Lead and Nickel Production: Efficient for the primary production and recycling of lead (e.g., from lead-acid batteries) and nickel.
Secondary Metal Processing: Suitable for processing a wide range of secondary and recycled materials due to its flexibility.
Zinc Leaching Residue Treatment: Has proven effective in treating zinc-containing residues, achieving high recovery rates for valuable metals.

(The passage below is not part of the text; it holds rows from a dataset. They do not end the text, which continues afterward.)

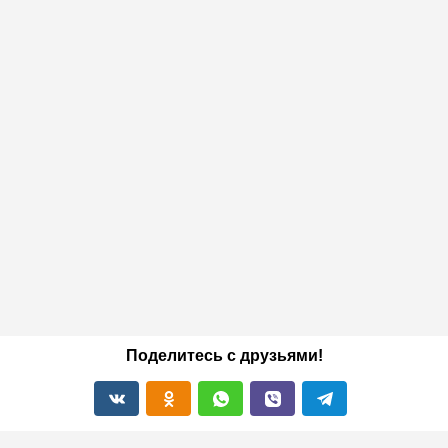
Поделитесь с друзьями!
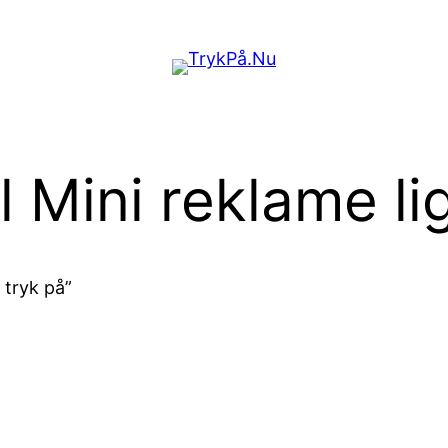
l Mini reklame li
 tryk på”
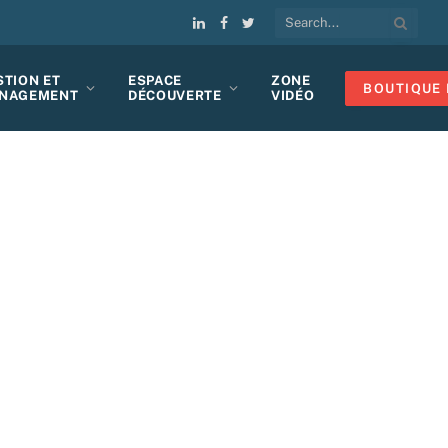
LinkedIn
Facebook
Twitter
STION ET
ESPACE
ZONE
BOUTIQUE 
NAGEMENT
DÉCOUVERTE
VIDÉO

Refractory Bricks for Furnace
The selection of refractory bricks for the core structure of an oxygen-enriched side-blown furnace is primarily based on the temperature, melt erosion intensity, and scouring degree of each location, as follows:
Heart (including copper tapping and slag tapping areas): Semi-rebonded magnesia-chrome bricks, electrofused magnesia-chrome bricks (prioritized near the slag tapping area).
Furnace body (reaction zone, slag chamber): Directly bonded magnesia-chrome bricks, electrofused magnesia-chrome bricks (lower reaction zone).
Furnace top and charging port: High-alumina bricks (Al₂O₃≥75%), clay bricks (upper low-temperature zone).
Flue system (horizontal flue, rising flue): Directly bonded magnesia-chrome bricks (near the furnace body), high-alumina bricks or sillimanite bricks (far-end flue).
Special areas (copper water jacket inlay area): Wedge-shaped magnesia-chrome bricks, corundum refractory bricks.